TASK TO CARRY OUT:
The word "href" may appear in some of the lines below. State how many lines contain it, and write only that number.

----- EXERCISE DATA -----

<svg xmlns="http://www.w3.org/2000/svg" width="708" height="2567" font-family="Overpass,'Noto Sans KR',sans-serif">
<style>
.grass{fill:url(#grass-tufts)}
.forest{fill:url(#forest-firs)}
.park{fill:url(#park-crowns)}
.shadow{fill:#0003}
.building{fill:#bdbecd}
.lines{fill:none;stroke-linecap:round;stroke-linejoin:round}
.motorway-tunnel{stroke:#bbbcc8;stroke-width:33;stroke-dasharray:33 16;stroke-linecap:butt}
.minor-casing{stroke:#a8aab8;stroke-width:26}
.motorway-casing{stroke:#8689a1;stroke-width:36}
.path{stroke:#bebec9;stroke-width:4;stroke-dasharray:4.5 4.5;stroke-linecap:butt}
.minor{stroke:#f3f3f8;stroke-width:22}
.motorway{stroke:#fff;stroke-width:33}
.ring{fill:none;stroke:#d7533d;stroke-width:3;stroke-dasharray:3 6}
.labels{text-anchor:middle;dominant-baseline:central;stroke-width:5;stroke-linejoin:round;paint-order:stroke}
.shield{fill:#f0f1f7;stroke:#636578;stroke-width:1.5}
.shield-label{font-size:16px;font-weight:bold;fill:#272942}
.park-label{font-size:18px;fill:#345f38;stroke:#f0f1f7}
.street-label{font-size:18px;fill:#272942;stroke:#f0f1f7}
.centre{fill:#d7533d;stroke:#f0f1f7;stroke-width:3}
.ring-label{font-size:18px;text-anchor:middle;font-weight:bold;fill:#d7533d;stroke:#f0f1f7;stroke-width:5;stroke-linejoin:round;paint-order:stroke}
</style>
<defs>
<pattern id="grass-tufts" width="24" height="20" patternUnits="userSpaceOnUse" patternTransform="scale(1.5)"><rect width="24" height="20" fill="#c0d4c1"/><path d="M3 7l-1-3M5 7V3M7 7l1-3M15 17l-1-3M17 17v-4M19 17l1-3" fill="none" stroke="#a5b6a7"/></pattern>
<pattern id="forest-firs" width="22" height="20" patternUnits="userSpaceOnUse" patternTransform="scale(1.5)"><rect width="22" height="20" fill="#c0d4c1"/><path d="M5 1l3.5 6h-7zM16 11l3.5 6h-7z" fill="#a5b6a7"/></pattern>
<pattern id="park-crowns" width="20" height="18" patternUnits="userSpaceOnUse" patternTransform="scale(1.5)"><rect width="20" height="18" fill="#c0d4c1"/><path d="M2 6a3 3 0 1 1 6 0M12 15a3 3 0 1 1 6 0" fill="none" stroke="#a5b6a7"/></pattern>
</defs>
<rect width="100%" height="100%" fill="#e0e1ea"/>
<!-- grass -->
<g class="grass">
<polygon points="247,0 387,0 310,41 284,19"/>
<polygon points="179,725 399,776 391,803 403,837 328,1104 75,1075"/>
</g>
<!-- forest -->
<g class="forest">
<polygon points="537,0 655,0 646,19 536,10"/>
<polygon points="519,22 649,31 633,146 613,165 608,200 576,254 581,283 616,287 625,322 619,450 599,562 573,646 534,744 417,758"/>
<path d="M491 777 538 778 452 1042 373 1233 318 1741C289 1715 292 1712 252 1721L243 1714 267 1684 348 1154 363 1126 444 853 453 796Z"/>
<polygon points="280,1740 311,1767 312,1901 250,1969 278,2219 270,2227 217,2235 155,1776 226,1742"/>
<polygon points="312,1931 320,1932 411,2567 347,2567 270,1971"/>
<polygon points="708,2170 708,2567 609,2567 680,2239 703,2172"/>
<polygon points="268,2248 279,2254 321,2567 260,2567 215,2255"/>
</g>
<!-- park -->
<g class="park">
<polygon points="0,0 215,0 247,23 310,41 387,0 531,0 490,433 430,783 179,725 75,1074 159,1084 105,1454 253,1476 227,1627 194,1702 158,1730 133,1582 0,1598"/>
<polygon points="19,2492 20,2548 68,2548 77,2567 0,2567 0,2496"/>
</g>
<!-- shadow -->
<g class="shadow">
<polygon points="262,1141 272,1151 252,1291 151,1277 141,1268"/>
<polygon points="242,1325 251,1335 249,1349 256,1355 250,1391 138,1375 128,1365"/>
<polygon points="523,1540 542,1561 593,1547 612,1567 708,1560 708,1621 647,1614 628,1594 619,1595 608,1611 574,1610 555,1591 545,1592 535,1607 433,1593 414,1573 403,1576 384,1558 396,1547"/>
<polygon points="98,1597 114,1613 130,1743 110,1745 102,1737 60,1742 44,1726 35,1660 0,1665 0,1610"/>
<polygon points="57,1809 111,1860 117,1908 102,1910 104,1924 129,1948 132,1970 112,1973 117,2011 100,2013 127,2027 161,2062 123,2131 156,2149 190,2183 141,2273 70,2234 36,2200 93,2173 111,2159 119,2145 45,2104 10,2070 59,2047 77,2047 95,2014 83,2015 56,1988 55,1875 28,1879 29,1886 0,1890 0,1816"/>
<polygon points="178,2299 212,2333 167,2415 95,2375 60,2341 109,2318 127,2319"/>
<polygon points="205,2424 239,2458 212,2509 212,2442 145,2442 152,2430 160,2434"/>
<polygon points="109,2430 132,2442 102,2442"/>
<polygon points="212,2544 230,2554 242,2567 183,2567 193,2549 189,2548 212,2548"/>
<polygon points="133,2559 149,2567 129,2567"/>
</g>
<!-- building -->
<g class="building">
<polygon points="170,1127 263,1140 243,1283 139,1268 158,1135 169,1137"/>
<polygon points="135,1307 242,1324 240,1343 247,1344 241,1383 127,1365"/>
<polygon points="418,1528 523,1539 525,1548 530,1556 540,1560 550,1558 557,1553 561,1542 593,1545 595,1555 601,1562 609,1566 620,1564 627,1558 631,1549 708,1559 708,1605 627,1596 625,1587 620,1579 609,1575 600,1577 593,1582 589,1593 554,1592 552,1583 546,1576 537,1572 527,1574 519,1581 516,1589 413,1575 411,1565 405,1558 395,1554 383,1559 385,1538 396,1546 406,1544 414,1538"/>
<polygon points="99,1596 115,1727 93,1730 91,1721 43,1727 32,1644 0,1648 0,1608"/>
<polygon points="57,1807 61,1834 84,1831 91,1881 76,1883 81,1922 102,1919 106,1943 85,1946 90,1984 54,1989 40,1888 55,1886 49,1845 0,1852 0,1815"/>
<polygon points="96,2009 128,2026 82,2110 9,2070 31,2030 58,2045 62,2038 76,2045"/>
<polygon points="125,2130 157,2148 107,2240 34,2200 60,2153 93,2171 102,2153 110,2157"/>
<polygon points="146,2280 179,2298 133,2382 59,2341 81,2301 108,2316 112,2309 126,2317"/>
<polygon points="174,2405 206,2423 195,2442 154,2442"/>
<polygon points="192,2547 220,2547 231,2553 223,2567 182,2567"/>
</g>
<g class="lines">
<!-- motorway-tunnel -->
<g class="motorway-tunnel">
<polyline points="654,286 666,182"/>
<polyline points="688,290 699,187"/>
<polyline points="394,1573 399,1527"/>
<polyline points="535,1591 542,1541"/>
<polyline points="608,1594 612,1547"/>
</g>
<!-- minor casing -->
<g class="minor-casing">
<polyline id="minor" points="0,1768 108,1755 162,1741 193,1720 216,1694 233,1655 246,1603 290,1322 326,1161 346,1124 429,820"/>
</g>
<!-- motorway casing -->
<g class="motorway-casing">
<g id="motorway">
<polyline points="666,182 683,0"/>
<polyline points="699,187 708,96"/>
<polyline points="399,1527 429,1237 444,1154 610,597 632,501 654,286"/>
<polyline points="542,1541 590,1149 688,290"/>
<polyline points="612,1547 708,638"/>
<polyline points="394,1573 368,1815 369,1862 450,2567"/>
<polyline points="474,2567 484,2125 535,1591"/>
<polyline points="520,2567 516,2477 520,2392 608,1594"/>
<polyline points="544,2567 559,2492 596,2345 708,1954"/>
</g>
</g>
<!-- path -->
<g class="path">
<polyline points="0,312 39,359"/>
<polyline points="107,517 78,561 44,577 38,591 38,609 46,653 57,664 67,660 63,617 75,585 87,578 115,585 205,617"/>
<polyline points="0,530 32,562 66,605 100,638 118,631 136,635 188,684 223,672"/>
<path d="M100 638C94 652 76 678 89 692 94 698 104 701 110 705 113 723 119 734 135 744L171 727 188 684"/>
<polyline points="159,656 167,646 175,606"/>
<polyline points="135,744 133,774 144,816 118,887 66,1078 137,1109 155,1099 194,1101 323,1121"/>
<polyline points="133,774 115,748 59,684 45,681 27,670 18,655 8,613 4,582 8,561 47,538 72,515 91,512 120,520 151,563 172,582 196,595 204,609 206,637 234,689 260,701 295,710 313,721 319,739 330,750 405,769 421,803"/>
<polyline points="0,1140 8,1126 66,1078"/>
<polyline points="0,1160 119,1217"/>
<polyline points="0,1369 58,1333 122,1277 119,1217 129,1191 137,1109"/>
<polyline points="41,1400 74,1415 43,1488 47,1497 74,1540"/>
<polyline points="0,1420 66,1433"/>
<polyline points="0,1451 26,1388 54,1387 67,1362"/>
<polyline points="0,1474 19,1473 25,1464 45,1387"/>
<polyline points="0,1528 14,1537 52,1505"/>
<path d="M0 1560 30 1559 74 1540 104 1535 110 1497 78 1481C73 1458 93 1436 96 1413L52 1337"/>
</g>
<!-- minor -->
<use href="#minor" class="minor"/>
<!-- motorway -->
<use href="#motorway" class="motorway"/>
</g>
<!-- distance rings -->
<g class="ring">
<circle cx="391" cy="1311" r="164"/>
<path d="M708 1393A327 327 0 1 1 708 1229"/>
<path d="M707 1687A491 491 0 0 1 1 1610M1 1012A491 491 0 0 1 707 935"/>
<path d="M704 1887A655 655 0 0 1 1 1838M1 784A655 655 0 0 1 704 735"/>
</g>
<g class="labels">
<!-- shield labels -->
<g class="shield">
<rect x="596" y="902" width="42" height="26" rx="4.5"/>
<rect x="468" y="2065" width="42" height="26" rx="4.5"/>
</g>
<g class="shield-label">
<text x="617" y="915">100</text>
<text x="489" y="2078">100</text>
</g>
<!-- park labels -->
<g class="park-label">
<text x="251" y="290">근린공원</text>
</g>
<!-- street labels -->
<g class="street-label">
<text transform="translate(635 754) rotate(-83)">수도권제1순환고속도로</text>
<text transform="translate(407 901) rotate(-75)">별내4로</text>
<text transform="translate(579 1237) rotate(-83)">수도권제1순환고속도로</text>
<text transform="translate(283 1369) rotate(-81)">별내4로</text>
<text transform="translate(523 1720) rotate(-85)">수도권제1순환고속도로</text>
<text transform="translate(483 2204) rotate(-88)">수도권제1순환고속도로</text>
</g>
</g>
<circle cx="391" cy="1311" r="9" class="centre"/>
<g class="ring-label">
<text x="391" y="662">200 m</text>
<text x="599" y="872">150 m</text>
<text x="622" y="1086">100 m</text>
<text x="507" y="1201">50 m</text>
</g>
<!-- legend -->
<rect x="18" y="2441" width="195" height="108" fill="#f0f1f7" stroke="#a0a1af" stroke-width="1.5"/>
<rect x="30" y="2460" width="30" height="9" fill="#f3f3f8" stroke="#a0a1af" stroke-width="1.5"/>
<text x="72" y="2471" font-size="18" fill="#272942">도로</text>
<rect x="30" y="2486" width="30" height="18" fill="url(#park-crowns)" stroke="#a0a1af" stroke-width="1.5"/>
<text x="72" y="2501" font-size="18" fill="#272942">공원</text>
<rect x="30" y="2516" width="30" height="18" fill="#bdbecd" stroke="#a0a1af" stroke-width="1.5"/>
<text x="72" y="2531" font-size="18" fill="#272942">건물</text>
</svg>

-----

YOUR RESPONSE:
2